The severe downturn in the crypto market appears to be part of a broader flight to safety, triggered by disappointing economic data. A worse-than-expected unemployment report on Friday marked the beginning of a technical recession, as defined by the Sahm Rule. This rule identifies a recession when the three-month average unemployment rate rises by at least half a percentage point from its lowest point in the past year.

Friday’s figures met this threshold, signaling an abrupt economic downshift. Consequently, investors sought safer assets, leading to declines in major stock indices: the S&P 500 dropped 2%, the Nasdaq 2.5%, and the Dow 1.5%. This trend continued into Monday with further sell-offs overseas.

The crypto market’s rapid decline raises questions about its role as either a speculative asset or a hedge against inflation and recession. Despite hopes that crypto could act as a risk hedge, the recent crash suggests it remains a speculative investment.

Since the downturn, the crypto market has seen its largest three-day sell-off in nearly a year, losing over $500 billion in market value. According to CoinGlass data, this bloodbath wiped out more than $1 billion in leveraged positions within the last 24 hours, including $365 million in Bitcoin and $348 million in Ether.

Khushboo Khullar of Lightning Ventures, speaking to Bloomberg, argued that the crypto sell-off is part of a broader liquidity panic as traders rush to cover margin calls. Khullar views this as a temporary sell-off, presenting a potential buying opportunity.

Josh Gilbert, an eToro market analyst, supports Khullar’s perspective, suggesting that the expected Federal Reserve rate cuts could benefit crypto assets. “Crypto assets have sold off, but many investors will see an opportunity. We see Federal Reserve rate cuts, which are now likely to come sharper than expected, as hugely positive for crypto assets,” Gilbert told Coindesk.

Despite the recent volatility, crypto continues to make strides toward mainstream acceptance. Notably, Morgan Stanley will allow its advisors to offer Bitcoin ETFs starting Wednesday. This follows more than half a year after the introduction of the first Bitcoin ETF. The investment bank will enable over 15,000 of its financial advisors to sell BlackRock’s IBIT and Fidelity’s FBTC. This move is seen as a significant step toward the “mainstreamization” of crypto, given the lengthy regulatory and company processes in major investment banks.

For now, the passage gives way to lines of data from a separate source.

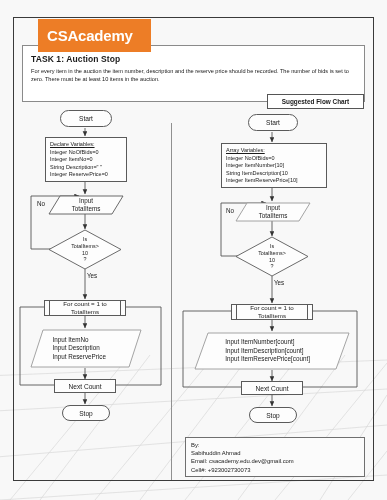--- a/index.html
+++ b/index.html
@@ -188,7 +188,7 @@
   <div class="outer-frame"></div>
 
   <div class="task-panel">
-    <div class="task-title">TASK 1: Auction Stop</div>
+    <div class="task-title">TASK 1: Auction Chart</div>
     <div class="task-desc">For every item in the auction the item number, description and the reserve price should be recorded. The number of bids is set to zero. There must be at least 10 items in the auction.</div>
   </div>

The recent crypto market downturn highlights its volatility and the broader economic concerns affecting all risk assets. While some analysts see the current situation as a temporary sell-off and a buying opportunity, others caution against the speculative nature of crypto. As the market evolves, its role as a mainstream alternative asset continues to grow, marked by increasing institutional acceptance and new investment opportunities.